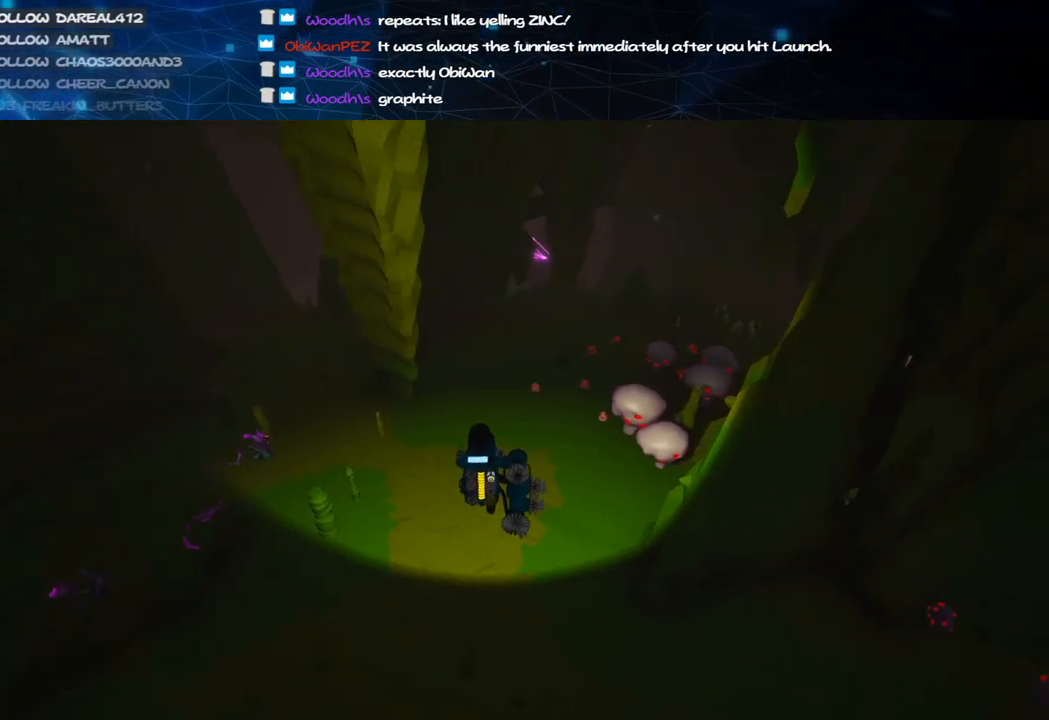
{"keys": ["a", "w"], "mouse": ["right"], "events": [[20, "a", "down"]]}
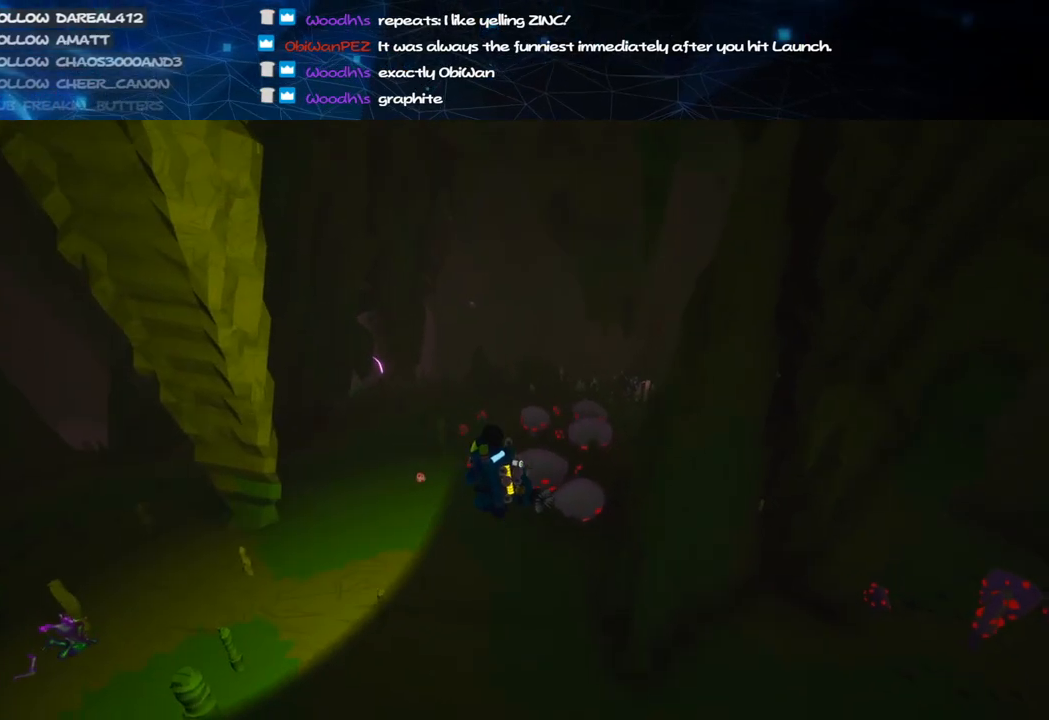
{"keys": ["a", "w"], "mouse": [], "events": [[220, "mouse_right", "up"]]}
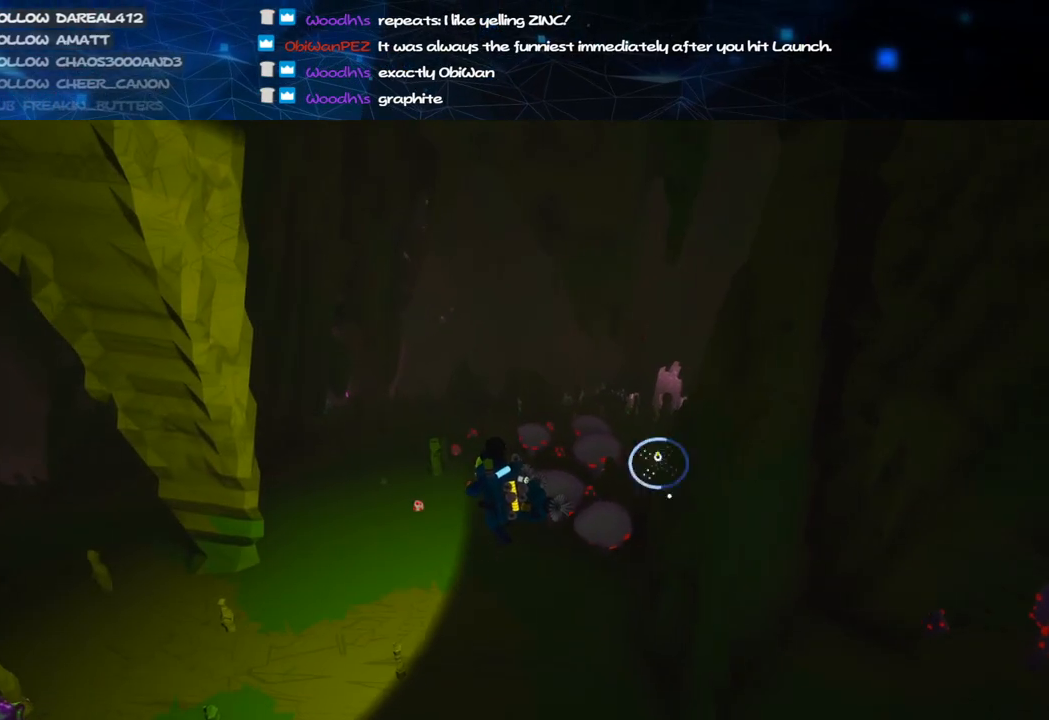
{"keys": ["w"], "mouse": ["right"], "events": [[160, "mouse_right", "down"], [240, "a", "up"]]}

• _Work request_: Take the word "down" and find each line of the material that contains it. Copy those lines.

• _Result of the task_:
{"keys": ["a", "w"], "mouse": ["right"], "events": [[20, "a", "down"]]}
{"keys": ["w"], "mouse": ["right"], "events": [[160, "mouse_right", "down"], [240, "a", "up"]]}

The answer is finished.